▶ Assignment: Take from the material every line containing the string "casing" and copy it.

▶ Stored data:
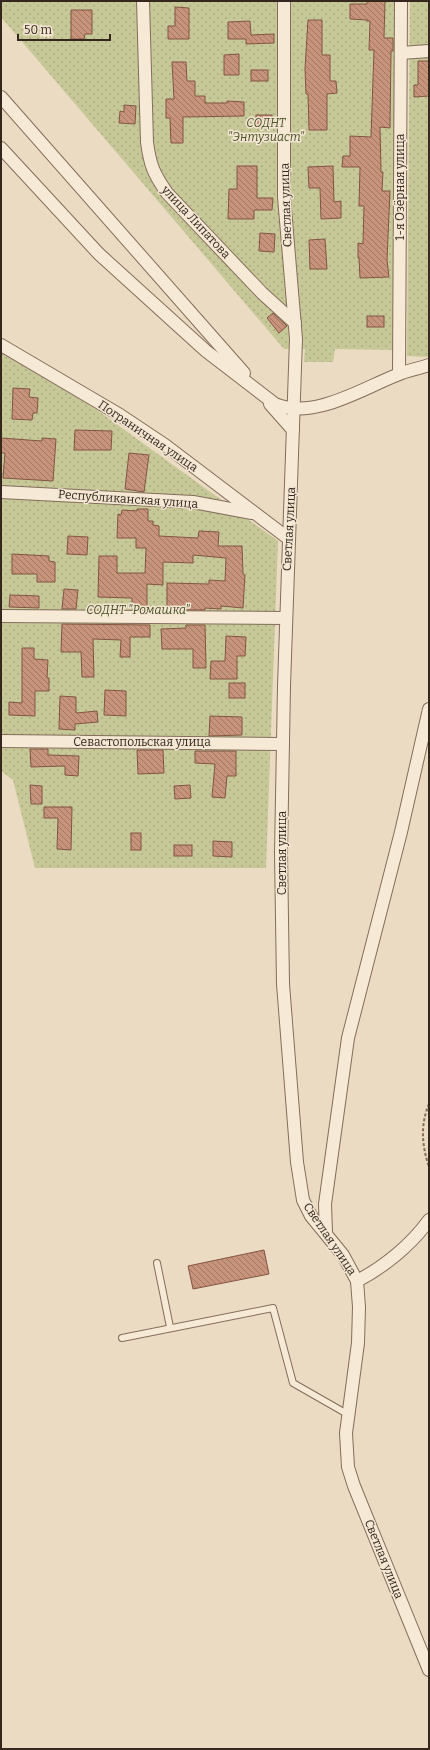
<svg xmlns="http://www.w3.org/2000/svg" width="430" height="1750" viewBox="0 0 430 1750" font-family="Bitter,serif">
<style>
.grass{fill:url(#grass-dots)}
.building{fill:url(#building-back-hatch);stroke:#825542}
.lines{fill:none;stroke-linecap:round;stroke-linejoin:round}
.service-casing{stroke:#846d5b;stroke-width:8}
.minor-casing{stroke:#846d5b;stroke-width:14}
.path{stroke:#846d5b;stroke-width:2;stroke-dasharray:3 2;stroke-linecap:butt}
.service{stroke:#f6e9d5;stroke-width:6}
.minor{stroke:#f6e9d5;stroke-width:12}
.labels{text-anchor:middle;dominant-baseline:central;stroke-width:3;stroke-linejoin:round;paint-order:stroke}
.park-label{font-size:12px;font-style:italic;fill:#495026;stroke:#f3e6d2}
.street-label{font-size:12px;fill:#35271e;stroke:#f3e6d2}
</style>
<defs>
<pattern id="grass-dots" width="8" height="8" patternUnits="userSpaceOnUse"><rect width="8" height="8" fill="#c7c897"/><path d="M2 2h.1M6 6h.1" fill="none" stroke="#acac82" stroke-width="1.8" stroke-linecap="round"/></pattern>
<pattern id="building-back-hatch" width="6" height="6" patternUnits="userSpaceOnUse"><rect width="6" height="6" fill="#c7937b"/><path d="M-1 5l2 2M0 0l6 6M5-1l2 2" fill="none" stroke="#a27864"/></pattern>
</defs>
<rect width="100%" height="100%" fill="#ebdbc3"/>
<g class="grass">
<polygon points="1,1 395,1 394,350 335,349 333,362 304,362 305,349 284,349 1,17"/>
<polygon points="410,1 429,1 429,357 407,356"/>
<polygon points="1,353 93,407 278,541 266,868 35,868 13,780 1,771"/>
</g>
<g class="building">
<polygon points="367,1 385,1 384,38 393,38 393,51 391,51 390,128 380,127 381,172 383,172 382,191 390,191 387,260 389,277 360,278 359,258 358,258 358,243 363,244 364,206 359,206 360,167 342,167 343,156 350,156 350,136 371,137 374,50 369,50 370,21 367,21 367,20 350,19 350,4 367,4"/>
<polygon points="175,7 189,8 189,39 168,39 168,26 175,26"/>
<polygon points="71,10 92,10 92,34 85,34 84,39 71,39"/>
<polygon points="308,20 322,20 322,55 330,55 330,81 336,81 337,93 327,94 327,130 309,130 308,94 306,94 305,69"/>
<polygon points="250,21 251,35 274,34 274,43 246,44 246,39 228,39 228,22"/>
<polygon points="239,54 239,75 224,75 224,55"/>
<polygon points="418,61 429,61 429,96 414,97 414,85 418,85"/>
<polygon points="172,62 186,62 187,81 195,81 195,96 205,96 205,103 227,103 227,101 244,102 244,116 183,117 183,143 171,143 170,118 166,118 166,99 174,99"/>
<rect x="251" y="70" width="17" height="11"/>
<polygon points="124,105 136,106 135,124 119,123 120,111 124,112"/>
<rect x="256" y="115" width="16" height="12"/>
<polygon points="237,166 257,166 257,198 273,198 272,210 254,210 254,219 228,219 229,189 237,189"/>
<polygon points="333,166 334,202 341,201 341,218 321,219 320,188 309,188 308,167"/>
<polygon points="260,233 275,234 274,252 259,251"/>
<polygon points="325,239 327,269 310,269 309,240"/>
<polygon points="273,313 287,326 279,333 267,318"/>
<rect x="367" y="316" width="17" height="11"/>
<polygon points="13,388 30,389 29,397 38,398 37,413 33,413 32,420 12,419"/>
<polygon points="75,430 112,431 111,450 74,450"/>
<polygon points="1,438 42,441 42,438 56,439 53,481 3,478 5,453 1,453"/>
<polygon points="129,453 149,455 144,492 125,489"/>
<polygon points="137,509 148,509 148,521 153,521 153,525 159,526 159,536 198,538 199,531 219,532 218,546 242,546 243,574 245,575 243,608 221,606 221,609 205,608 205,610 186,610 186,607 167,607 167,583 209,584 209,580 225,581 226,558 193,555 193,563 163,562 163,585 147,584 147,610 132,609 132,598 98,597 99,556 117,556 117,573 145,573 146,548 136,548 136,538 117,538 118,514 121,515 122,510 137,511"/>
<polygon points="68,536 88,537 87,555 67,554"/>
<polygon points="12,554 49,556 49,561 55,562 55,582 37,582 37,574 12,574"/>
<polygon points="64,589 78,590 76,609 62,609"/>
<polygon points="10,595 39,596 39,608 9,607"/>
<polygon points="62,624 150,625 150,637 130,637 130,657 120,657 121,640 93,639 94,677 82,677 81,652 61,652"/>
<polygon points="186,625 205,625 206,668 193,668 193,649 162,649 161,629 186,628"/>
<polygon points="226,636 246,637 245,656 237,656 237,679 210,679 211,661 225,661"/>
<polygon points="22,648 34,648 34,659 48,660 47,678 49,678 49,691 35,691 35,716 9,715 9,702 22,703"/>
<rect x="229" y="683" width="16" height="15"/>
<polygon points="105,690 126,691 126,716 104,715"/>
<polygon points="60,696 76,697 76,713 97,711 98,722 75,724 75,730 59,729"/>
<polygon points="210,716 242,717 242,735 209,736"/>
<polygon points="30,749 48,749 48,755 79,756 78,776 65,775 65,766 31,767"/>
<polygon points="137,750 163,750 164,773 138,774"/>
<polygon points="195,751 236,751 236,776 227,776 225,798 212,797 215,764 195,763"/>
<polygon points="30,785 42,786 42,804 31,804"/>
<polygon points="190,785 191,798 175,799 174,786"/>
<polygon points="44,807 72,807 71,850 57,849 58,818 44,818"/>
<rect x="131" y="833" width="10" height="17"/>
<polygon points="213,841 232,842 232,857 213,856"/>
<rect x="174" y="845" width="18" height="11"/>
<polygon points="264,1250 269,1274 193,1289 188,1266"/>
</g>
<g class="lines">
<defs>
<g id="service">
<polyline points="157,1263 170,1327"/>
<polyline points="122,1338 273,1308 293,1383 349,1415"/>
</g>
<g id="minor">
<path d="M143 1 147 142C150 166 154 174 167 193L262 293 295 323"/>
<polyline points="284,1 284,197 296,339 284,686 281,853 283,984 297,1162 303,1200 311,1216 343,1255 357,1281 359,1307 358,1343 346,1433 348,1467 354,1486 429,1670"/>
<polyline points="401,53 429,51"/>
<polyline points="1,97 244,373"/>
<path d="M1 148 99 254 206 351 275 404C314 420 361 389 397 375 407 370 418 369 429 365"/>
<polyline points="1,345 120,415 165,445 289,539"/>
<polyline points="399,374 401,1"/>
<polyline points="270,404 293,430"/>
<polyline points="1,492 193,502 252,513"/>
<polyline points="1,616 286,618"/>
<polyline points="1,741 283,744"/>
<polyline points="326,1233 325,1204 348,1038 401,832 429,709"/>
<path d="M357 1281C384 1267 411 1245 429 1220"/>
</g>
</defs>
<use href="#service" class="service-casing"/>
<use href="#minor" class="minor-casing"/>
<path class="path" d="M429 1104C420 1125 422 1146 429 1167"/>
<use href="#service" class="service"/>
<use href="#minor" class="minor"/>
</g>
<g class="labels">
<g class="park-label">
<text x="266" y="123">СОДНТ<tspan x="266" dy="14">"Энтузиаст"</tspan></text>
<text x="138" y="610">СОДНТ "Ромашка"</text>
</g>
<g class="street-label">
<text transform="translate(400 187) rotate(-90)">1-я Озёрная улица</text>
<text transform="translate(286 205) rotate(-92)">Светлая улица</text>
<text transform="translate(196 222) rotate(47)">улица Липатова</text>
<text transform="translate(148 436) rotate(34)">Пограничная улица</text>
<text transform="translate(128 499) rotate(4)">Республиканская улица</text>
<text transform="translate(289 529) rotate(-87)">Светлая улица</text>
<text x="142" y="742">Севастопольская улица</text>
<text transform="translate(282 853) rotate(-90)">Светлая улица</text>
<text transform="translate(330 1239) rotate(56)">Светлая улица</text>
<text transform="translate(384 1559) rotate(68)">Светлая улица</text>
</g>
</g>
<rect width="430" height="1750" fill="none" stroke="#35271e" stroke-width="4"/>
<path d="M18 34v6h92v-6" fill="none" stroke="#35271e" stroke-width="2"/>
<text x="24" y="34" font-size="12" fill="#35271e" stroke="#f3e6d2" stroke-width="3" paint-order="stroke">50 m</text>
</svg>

* * *

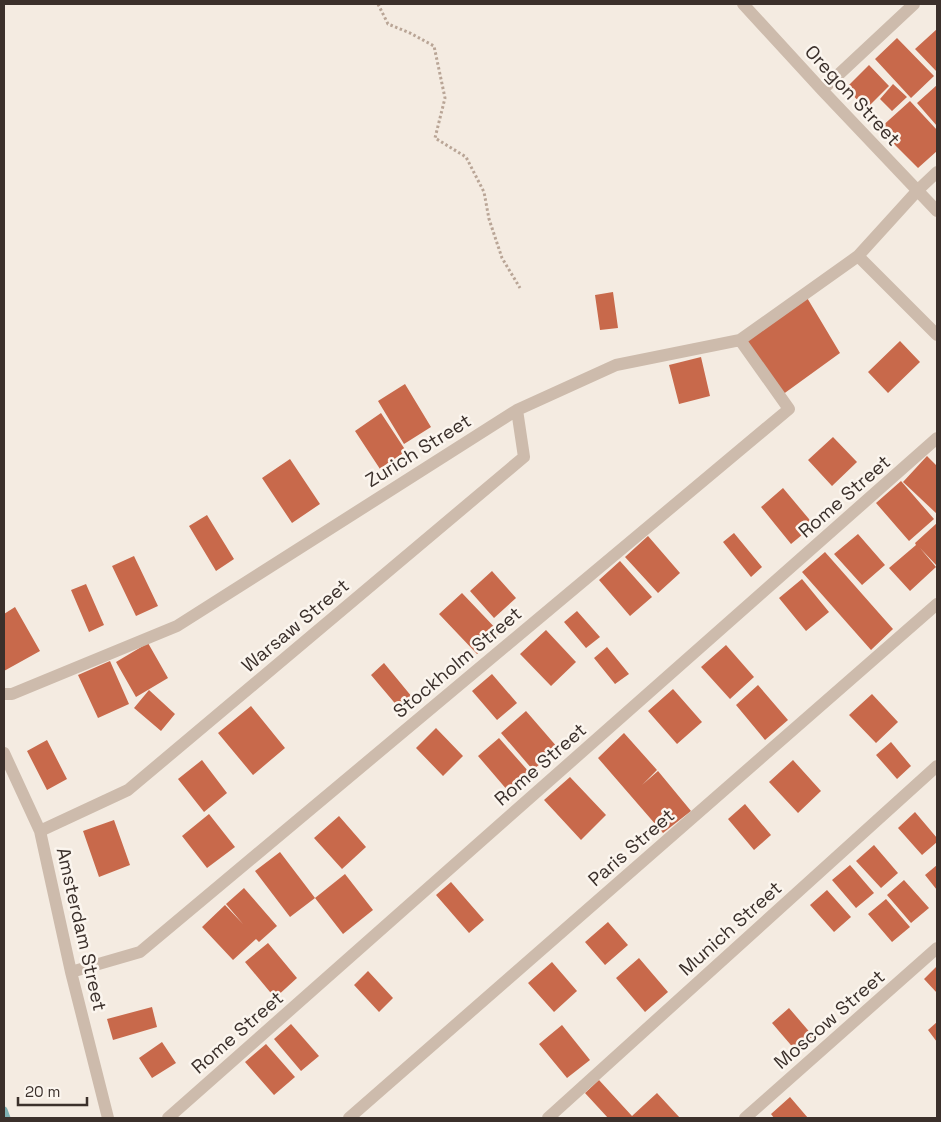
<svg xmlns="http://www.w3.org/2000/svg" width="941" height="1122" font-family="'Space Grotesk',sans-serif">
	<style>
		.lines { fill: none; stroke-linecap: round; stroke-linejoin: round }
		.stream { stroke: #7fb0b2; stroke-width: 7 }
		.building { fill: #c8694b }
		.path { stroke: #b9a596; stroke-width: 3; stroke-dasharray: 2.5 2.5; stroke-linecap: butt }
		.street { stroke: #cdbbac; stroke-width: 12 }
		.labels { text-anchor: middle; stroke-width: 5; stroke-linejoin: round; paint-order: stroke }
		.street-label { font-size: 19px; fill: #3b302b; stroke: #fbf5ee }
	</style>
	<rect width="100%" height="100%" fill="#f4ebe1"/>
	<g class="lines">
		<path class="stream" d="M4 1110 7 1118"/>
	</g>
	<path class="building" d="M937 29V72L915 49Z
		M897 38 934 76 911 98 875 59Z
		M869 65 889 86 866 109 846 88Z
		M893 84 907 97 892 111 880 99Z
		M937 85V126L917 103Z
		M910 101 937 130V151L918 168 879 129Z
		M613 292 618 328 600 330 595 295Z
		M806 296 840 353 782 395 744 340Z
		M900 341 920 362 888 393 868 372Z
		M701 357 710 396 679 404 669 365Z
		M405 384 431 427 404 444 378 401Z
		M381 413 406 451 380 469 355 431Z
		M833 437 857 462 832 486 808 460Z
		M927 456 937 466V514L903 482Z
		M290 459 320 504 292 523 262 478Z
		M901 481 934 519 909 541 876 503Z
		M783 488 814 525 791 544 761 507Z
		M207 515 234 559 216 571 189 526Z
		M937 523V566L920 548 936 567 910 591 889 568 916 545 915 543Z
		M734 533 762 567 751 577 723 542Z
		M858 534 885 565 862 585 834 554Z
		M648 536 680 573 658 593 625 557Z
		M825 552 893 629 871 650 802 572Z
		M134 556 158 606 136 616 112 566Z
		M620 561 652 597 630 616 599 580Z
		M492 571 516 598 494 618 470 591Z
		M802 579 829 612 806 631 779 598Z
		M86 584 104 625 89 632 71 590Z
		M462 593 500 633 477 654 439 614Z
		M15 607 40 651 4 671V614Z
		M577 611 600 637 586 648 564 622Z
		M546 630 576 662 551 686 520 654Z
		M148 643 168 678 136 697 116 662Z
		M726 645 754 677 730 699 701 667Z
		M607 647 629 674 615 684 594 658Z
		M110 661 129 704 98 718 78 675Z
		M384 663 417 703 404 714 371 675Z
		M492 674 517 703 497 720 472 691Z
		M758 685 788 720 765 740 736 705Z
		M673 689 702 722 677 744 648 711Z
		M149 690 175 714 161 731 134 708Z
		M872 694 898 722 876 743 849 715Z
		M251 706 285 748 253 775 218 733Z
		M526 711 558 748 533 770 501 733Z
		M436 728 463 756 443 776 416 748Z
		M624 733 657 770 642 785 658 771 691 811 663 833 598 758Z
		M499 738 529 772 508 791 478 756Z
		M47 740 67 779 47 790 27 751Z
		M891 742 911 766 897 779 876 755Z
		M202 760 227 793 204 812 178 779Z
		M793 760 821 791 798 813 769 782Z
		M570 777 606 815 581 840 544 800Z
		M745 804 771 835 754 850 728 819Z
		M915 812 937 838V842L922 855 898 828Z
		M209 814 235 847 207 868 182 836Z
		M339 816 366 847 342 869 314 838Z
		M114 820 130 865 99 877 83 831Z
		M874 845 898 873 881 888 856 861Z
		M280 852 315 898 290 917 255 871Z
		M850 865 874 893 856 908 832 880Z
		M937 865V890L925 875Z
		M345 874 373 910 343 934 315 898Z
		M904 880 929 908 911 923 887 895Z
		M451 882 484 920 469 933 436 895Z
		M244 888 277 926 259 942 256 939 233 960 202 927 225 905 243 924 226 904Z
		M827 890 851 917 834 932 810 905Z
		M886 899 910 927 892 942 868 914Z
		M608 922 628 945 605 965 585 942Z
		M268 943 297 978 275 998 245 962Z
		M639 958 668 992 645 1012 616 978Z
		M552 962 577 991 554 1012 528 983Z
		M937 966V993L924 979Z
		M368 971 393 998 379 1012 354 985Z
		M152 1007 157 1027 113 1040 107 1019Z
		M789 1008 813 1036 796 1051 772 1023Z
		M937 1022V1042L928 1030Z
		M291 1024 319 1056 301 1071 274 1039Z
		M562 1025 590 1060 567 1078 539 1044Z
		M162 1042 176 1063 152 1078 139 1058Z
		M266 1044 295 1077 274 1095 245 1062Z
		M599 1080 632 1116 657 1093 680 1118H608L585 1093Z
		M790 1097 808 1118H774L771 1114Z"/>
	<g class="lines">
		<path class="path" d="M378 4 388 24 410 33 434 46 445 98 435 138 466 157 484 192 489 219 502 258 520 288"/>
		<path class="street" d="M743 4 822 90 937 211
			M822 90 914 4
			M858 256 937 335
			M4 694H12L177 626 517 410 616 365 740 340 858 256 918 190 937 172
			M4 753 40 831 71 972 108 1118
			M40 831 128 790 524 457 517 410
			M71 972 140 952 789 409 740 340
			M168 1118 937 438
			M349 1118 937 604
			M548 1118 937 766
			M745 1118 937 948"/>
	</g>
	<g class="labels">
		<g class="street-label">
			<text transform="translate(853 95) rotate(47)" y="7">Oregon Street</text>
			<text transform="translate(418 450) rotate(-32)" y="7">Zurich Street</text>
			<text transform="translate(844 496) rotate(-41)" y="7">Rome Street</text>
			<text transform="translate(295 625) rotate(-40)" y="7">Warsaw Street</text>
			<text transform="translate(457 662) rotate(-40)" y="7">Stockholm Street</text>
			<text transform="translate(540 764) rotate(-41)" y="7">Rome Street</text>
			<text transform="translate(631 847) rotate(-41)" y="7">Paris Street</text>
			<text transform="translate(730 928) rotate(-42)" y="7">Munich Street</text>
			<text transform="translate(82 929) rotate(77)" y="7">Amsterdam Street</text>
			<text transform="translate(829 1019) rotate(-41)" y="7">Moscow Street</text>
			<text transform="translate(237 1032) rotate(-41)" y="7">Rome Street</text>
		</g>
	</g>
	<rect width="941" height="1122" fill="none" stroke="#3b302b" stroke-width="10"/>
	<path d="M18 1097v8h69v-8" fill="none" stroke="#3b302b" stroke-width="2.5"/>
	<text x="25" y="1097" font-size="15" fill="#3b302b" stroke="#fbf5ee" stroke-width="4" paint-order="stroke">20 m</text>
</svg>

▶ Result:
.service-casing{stroke:#846d5b;stroke-width:8}
.minor-casing{stroke:#846d5b;stroke-width:14}
<use href="#service" class="service-casing"/>
<use href="#minor" class="minor-casing"/>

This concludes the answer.